From the December 9 broadcast of the NBC-syndicated Chris Matthews Show:
MATTHEWS: Well, let me just tell you, that may be the sort of the cosmetic attitude people have, but there is this sectarian problem that Huckabee's exploiting against him. So, that speech this week, a lot of people thought it was a great speech. I thought it was a great speech. Do you think it's going to have a big impact on Iowa? Later in New Hampshire as his firewall, where he might do better? Or later on in the campaign when he has to run for president?
PARKER: I think it's going to help him most right now in New Hampshire because it is a speech about big ideas, and we know that New Englanders tend to respond to religion more in terms of liberty and tolerance than in terms of emotional responses. But I think in the general election it will also help him. I've just been following some of the threads online and people are saying that they have completely changed their position on Romney. That he has raised - you know, he's elevated in their eyes because of this speech. So I think it's had a strong effect. Whether it helps in Iowa, I don't know.
GREGORY: I think it's positive, Chris, primarily because he had conviction, he had authenticity, this is a subject he knows and believes in --
MATTHEWS: And he's not flipping on his religion.
GREGORY: And he's not flipping around. And that's his biggest problem, is that he's a flip-flopper and he's compromised -- that's how a lot of people see him. He did not appear compromised here. And, so, I think, you know, whether it helps him in Iowa or New Hampshire, I mean, voters are going to look at him and have a visceral reaction. The guy looked presidential, it was a speech that was bigger than sort of the politics of the moment.

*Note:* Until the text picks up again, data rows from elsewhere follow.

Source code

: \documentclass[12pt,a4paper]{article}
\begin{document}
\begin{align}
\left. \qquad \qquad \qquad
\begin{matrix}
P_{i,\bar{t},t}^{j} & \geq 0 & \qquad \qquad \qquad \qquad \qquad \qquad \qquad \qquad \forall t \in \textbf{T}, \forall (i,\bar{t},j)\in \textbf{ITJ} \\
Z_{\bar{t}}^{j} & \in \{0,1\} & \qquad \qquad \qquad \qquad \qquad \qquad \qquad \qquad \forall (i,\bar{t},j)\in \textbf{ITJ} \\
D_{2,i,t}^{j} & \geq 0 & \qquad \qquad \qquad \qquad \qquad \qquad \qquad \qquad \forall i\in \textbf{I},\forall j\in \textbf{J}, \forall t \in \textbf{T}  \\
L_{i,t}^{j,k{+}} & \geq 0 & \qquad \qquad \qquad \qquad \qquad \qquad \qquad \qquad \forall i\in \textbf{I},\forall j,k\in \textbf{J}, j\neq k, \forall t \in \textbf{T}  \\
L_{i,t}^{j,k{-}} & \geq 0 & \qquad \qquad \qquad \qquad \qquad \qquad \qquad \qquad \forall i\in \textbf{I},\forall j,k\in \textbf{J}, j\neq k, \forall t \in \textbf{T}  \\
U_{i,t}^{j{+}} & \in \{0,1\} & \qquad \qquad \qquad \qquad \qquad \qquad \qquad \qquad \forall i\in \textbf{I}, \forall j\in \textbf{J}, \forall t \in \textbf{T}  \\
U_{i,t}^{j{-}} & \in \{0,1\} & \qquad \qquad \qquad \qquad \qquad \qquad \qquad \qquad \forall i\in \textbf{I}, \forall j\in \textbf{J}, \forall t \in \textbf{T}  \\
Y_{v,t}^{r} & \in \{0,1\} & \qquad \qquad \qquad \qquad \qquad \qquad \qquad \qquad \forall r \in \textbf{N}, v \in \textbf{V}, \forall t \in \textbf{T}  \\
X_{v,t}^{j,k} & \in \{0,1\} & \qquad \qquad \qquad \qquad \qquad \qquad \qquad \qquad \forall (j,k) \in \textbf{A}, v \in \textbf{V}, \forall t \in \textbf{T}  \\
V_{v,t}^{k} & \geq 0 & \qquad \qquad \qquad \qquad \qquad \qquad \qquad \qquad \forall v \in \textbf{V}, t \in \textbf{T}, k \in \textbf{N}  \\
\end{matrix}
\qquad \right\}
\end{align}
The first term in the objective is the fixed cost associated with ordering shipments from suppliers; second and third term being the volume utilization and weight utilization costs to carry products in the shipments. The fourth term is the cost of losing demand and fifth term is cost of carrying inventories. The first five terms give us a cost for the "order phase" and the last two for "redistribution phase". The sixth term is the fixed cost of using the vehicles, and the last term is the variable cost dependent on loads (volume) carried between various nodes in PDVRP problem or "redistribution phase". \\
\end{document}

MATTHEWS: He got verklempt there, you know, to use the Saturday Night Live term. I mean, he really got emotional when he talked about the patriotic meaning of the First Continental Congress and how everybody had a different religion and they got together on prayer. Well, it worked for a lot of us.
GREGORY: You can dissect this, but it still had a - it was still tactical, in that he was still trying to slow Huckabee down in Iowa.
NORRIS: I think that it will help him outside of Iowa. I'm not sure that -- when you're there you get the sense that they've -- voters have sort of turned the corner. Huckabee has picked up so much momentum in Iowa I think it's going to be difficult --
MATTHEWS: The Christian leader.
NORRIS: -- to slow his roll in Iowa. But, you know, Romney is also -- he's a manager. He always takes the long view. So I think in giving this speech he was looking beyond Iowa and looking at New Hampshire and beyond.
IGNATIUS: I thought it was a good speech. I still felt that it was a careful speech. I didn't feel that I saw the inner man. On a topic like this, you know, you really want to see into someone's heart, and I still felt that he was being cautious and careful. When Huckabee talks about religion, when Huckabee says immigrants are the children of God, you have a sense of the passion of the man, that I didn't feel even with this fine speech.
MATTHEWS: How much work went into this?
PARKER: A lot. This is not something that came up suddenly, this was not really timed for Huckabee, this sort of Huckabee wave just coincided with it. They really wanted to deliver this speech at Thanksgiving, but recognized that Americans don't really want to talk about politics when they're getting together for the family. But they've been working on this for months, he reached out to other denominations to get the words right and the ideas right. He really wanted to make a big ideas speech.
MATTHEWS: I thought it was the best speech of the campaign so far.
NORRIS: One thing some people were looking for is the sort of shame-on-you quality also for people who were questioning his faith, and if he had used some of Huckabee's rhetoric - "America's better than this" --
MATTHEWS: I - that --
NORRIS: -- it may have served --
MATTHEWS: In other words: Huckabee, back off. OK, we'll be right back.